Work to be completed »
Write the entries out again in full and unchanged, dropping every image.

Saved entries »
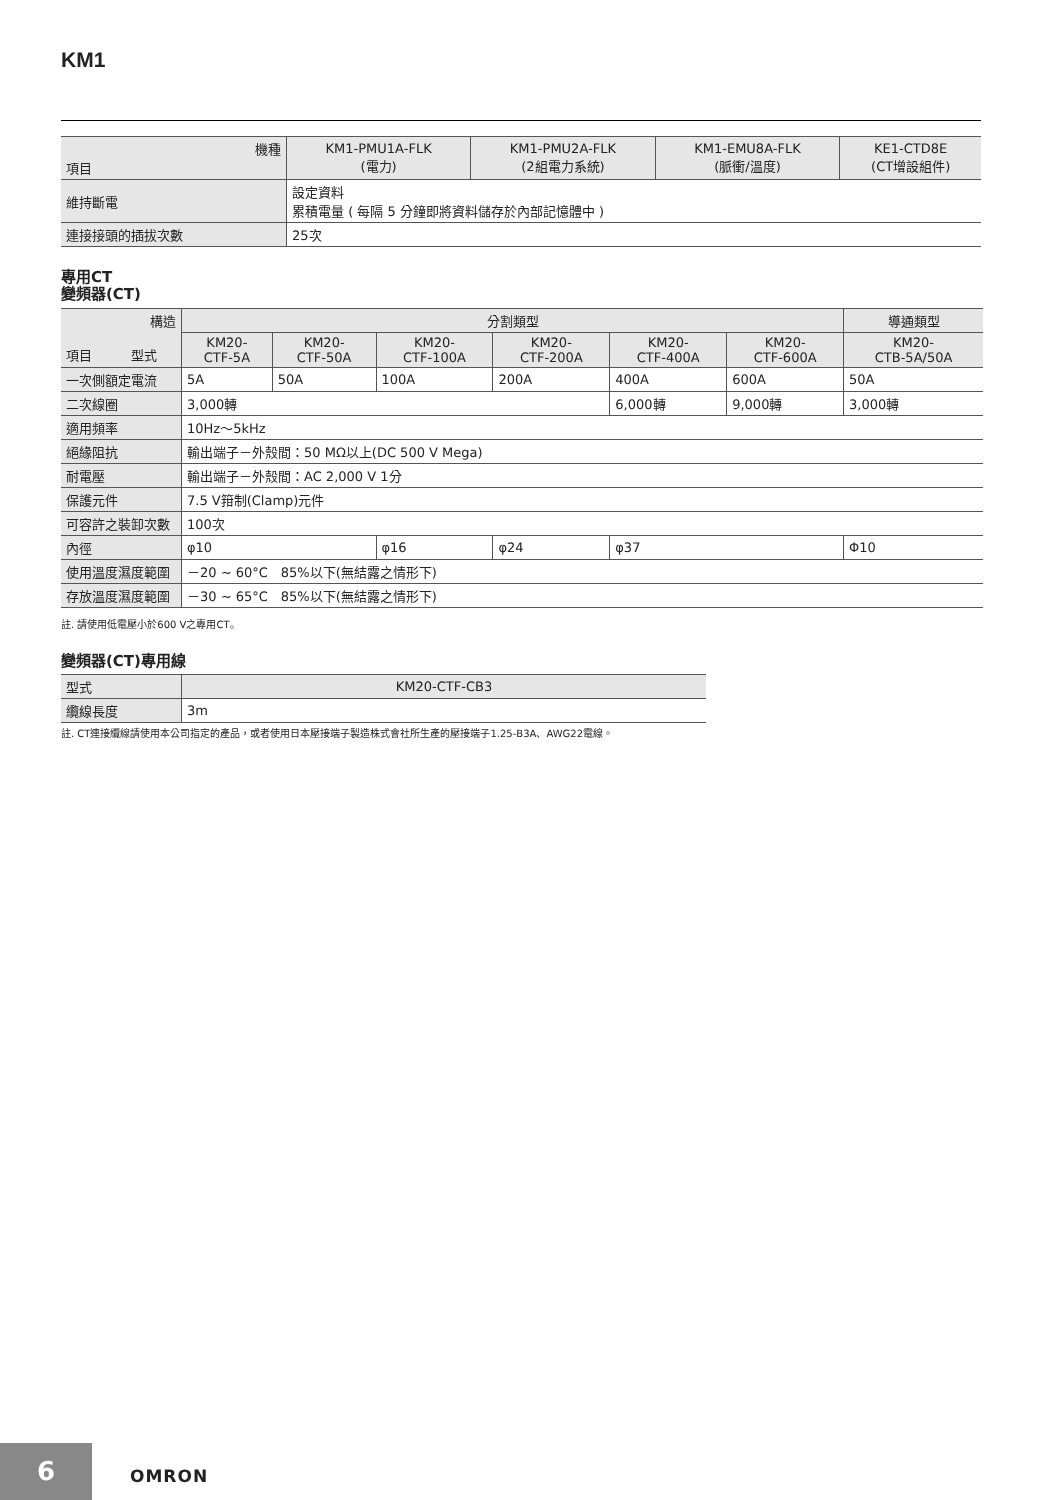KM1
| 機種 項目 | KM1-PMU1A-FLK (電力) | KM1-PMU2A-FLK (2組電力系統) | KM1-EMU8A-FLK (脈衝/溫度) | KE1-CTD8E (CT增設組件) |
| --- | --- | --- | --- | --- |
| 維持斷電 | 設定資料 累積電量 ( 每隔 5 分鐘即將資料儲存於內部記憶體中 ) | | | |
| 連接接頭的插拔次數 | 25次 | | | |
專用CT
變頻器(CT)
| 構造 項目 型式 | 分割類型 | | | | | | 導通類型 |
| --- | --- | --- | --- | --- | --- | --- | --- |
| | KM20- CTF-5A | KM20- CTF-50A | KM20- CTF-100A | KM20- CTF-200A | KM20- CTF-400A | KM20- CTF-600A | KM20- CTB-5A/50A |
| 一次側額定電流 | 5A | 50A | 100A | 200A | 400A | 600A | 50A |
| 二次線圈 | 3,000轉 | | | | 6,000轉 | 9,000轉 | 3,000轉 |
| 適用頻率 | 10Hz～5kHz | | | | | | |
| 絕緣阻抗 | 輸出端子－外殼間：50 MΩ以上(DC 500 V Mega) | | | | | | |
| 耐電壓 | 輸出端子－外殼間：AC 2,000 V 1分 | | | | | | |
| 保護元件 | 7.5 V箝制(Clamp)元件 | | | | | | |
| 可容許之裝卸次數 | 100次 | | | | | | |
| 內徑 | φ10 | | φ16 | φ24 | φ37 | | Φ10 |
| 使用溫度濕度範圍 | －20 ~ 60°C 85%以下(無結露之情形下) | | | | | | |
| 存放溫度濕度範圍 | －30 ~ 65°C 85%以下(無結露之情形下) | | | | | | |
註. 請使用低電壓小於600 V之專用CT。
變頻器(CT)專用線
| 型式 | KM20-CTF-CB3 |
| --- | --- |
| 纜線長度 | 3m |
註. CT連接纜線請使用本公司指定的產品，或者使用日本壓接端子製造株式會社所生產的壓接端子1.25-B3A、AWG22電線。
6 OMRON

Completed task »
KM1
| 機種 項目 | KM1-PMU1A-FLK (電力) | KM1-PMU2A-FLK (2組電力系統) | KM1-EMU8A-FLK (脈衝/溫度) | KE1-CTD8E (CT增設組件) |
| --- | --- | --- | --- | --- |
| 維持斷電 | 設定資料 累積電量 ( 每隔 5 分鐘即將資料儲存於內部記憶體中 ) | | | |
| 連接接頭的插拔次數 | 25次 | | | |
專用CT
變頻器(CT)
| 構造 項目 型式 | 分割類型 | | | | | | 導通類型 |
| --- | --- | --- | --- | --- | --- | --- | --- |
| | KM20- CTF-5A | KM20- CTF-50A | KM20- CTF-100A | KM20- CTF-200A | KM20- CTF-400A | KM20- CTF-600A | KM20- CTB-5A/50A |
| 一次側額定電流 | 5A | 50A | 100A | 200A | 400A | 600A | 50A |
| 二次線圈 | 3,000轉 | | | | 6,000轉 | 9,000轉 | 3,000轉 |
| 適用頻率 | 10Hz～5kHz | | | | | | |
| 絕緣阻抗 | 輸出端子－外殼間：50 MΩ以上(DC 500 V Mega) | | | | | | |
| 耐電壓 | 輸出端子－外殼間：AC 2,000 V 1分 | | | | | | |
| 保護元件 | 7.5 V箝制(Clamp)元件 | | | | | | |
| 可容許之裝卸次數 | 100次 | | | | | | |
| 內徑 | φ10 | | φ16 | φ24 | φ37 | | Φ10 |
| 使用溫度濕度範圍 | －20 ~ 60°C 85%以下(無結露之情形下) | | | | | | |
| 存放溫度濕度範圍 | －30 ~ 65°C 85%以下(無結露之情形下) | | | | | | |
註. 請使用低電壓小於600 V之專用CT。
變頻器(CT)專用線
| 型式 | KM20-CTF-CB3 |
| --- | --- |
| 纜線長度 | 3m |
註. CT連接纜線請使用本公司指定的產品，或者使用日本壓接端子製造株式會社所生產的壓接端子1.25-B3A、AWG22電線。
6 OMRON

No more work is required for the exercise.